Directive:
Turn the text lines from all the items below into a single numbered list, skipping blank lines. Leave the pictures out of your answer.

Saved data entries
--- START ---
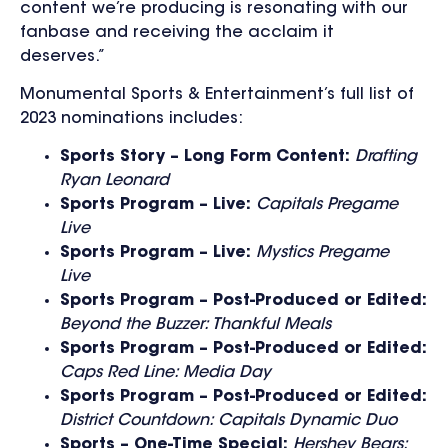
content we’re producing is resonating with our
fanbase and receiving the acclaim it
deserves.”
Monumental Sports & Entertainment’s full list of
2023 nominations includes:
Sports Story – Long Form Content:
Drafting
Ryan Leonard
Sports Program – Live:
Capitals Pregame
Live
Sports Program – Live:
Mystics Pregame
Live
Sports Program – Post-Produced or Edited:
Beyond the Buzzer: Thankful Meals
Sports Program – Post-Produced or Edited:
Caps Red Line: Media Day
Sports Program – Post-Produced or Edited:
District Countdown: Capitals Dynamic Duo
Sports – One-Time Special:
Hershey Bears:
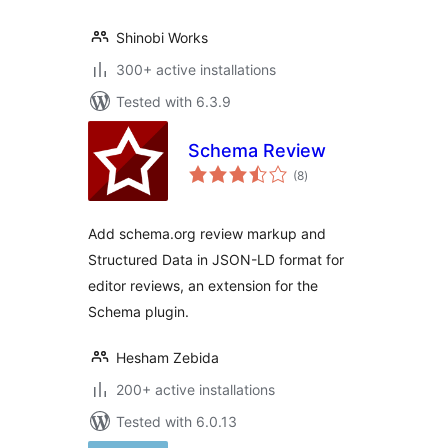
Shinobi Works
300+ active installations
Tested with 6.3.9
Schema Review
total
(8
)
ratings
Add schema.org review markup and
Structured Data in JSON-LD format for
editor reviews, an extension for the
Schema plugin.
Hesham Zebida
200+ active installations
Tested with 6.0.13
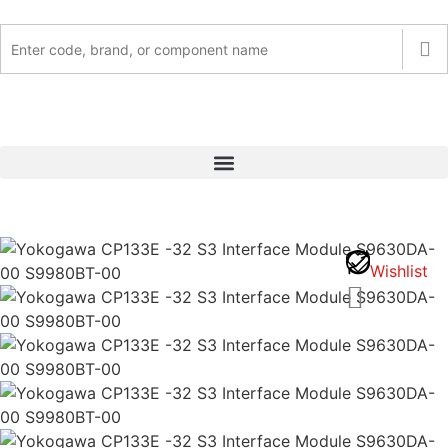
Wishlist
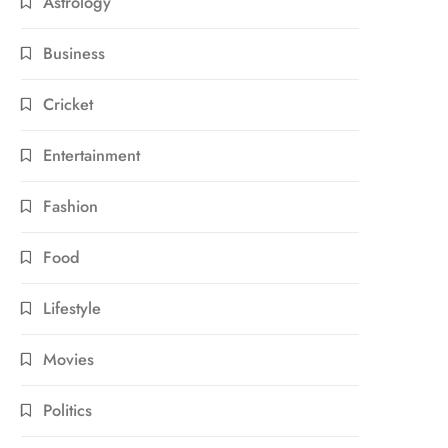
Astrology
Business
Cricket
Entertainment
Fashion
Food
Lifestyle
Movies
Politics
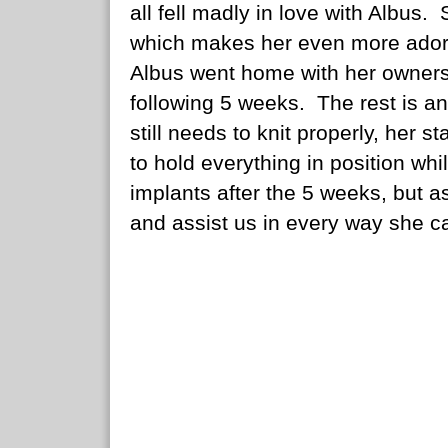
all fell madly in love with Albus. S
which makes her even more ador
Albus went home with her owners un
following 5 weeks. The rest is an
still needs to knit properly, her s
to hold everything in position w
implants after the 5 weeks, but as
and assist us in every way she can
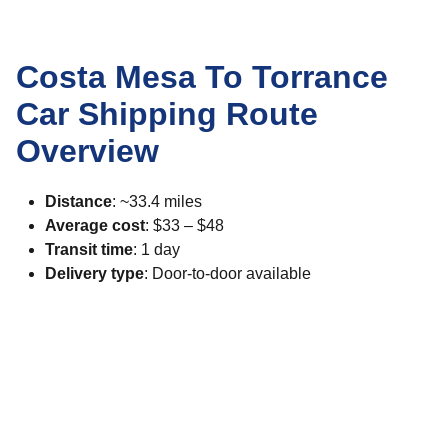
Costa Mesa To Torrance
Car Shipping Route
Overview
Distance
: ~33.4 miles
Average cost
: $33 – $48
Transit time
: 1 day
Delivery type
: Door-to-door available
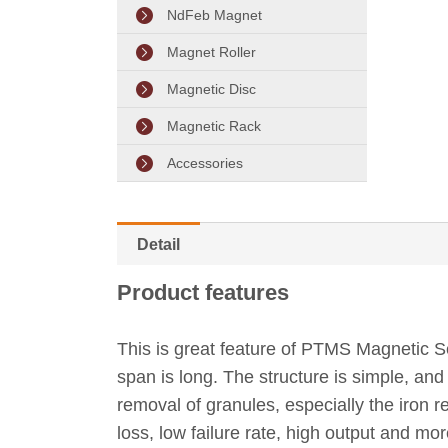
NdFeb Magnet
Magnet Roller
Magnetic Disc
Magnetic Rack
Accessories
Detail
Product features
This is great feature of PTMS Magnetic Se
span is long. The structure is simple, and 
removal of granules, especially the iron
loss, low failure rate, high output and mo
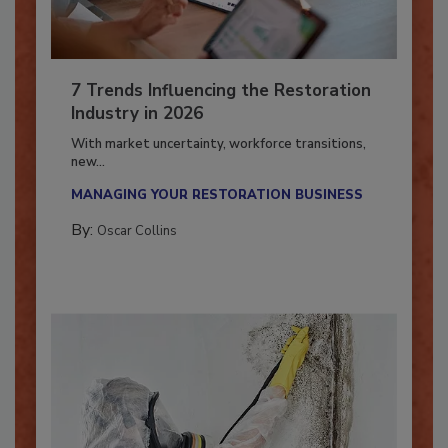
7 Trends Influencing the Restoration
Industry in 2026
With market uncertainty, workforce transitions,
new...
MANAGING YOUR RESTORATION BUSINESS
By:
Oscar Collins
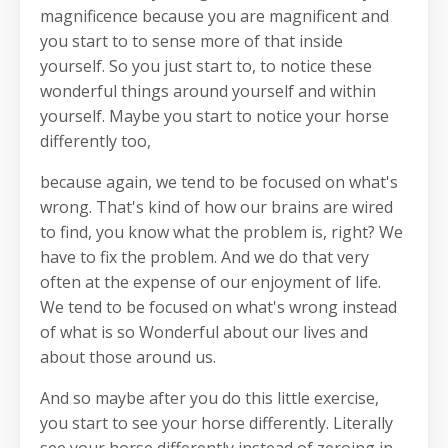
magnificence because you are magnificent and
you start to to sense more of that inside
yourself. So you just start to, to notice these
wonderful things around yourself and within
yourself. Maybe you start to notice your horse
differently too,
because again, we tend to be focused on what's
wrong. That's kind of how our brains are wired
to find, you know what the problem is, right? We
have to fix the problem. And we do that very
often at the expense of our enjoyment of life.
We tend to be focused on what's wrong instead
of what is so Wonderful about our lives and
about those around us.
And so maybe after you do this little exercise,
you start to see your horse differently. Literally
see your horse differently instead of zeroing in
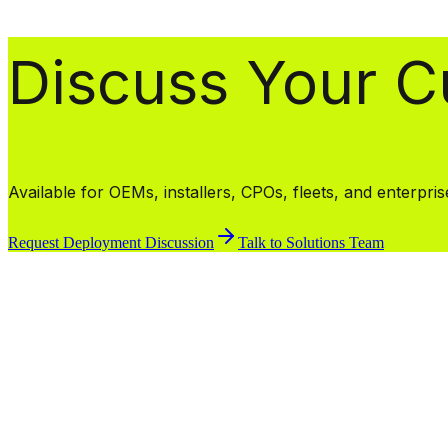
Discuss Your 
Available for OEMs, installers, CPOs, fleets, and enterpri
Request Deployment Discussion
Talk to Solutions Team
--- END ---
Reply to the exercise:
1. content we’re producing is resonating with our
2. fanbase and receiving the acclaim it
3. deserves.”
4. Monumental Sports & Entertainment’s full list of
5. 2023 nominations includes:
6. Sports Story – Long Form Content:
7. Drafting
8. Ryan Leonard
9. Sports Program – Live:
10. Capitals Pregame
11. Live
12. Sports Program – Live:
13. Mystics Pregame
14. Live
15. Sports Program – Post-Produced or Edited:
16. Beyond the Buzzer: Thankful Meals
17. Sports Program – Post-Produced or Edited:
18. Caps Red Line: Media Day
19. Sports Program – Post-Produced or Edited:
20. District Countdown: Capitals Dynamic Duo
21. Sports – One-Time Special:
22. Hershey Bears:
23. Shinobi Works
24. 300+ active installations
25. Tested with 6.3.9
26. Schema Review
27. total
28. (8
29. )
30. ratings
31. Add schema.org review markup and
32. Structured Data in JSON-LD format for
33. editor reviews, an extension for the
34. Schema plugin.
35. Hesham Zebida
36. 200+ active installations
37. Tested with 6.0.13
38. Wishlist
39. Astrology
40. Business
41. Cricket
42. Entertainment
43. Fashion
44. Food
45. Lifestyle
46. Movies
47. Politics
48. all fell madly in love with Albus. S
49. which makes her even more ador
50. Albus went home with her owners un
51. following 5 weeks. The rest is an
52. still needs to knit properly, her s
53. to hold everything in position w
54. implants after the 5 weeks, but as
55. and assist us in every way she can
56. Costa Mesa To Torrance
57. Car Shipping Route
58. Overview
59. Distance
60. : ~33.4 miles
61. Average cost
62. : $33 – $48
63. Transit time
64. : 1 day
65. Delivery type
66. : Door-to-door available
67. NdFeb Magnet
68. Magnet Roller
69. Magnetic Disc
70. Magnetic Rack
71. Accessories
72. Detail
73. Product features
74. This is great feature of PTMS Magnetic Se
75. span is long. The structure is simple, and 
76. removal of granules, especially the iron
77. loss, low failure rate, high output and mo
78. 7 Trends Influencing the Restoration
79. Industry in 2026
80. With market uncertainty, workforce transitions,
81. new...
82. MANAGING YOUR RESTORATION BUSINESS
83. By:
84. Oscar Collins
85. magnificence because you are magnificent and
86. you start to to sense more of that inside
87. yourself. So you just start to, to notice these
88. wonderful things around yourself and within
89. yourself. Maybe you start to notice your horse
90. differently too,
91. because again, we tend to be focused on what's
92. wrong. That's kind of how our brains are wired
93. to find, you know what the problem is, right? We
94. have to fix the problem. And we do that very
95. often at the expense of our enjoyment of life.
96. We tend to be focused on what's wrong instead
97. of what is so Wonderful about our lives and
98. about those around us.
99. And so maybe after you do this little exercise,
100. you start to see your horse differently. Literally
101. see your horse differently instead of zeroing in
102. Discuss Your 
103. Available for OEMs, installers, CPOs, fleets, and enterpri
104. Request Deployment Discussion
105. Talk to Solutions Team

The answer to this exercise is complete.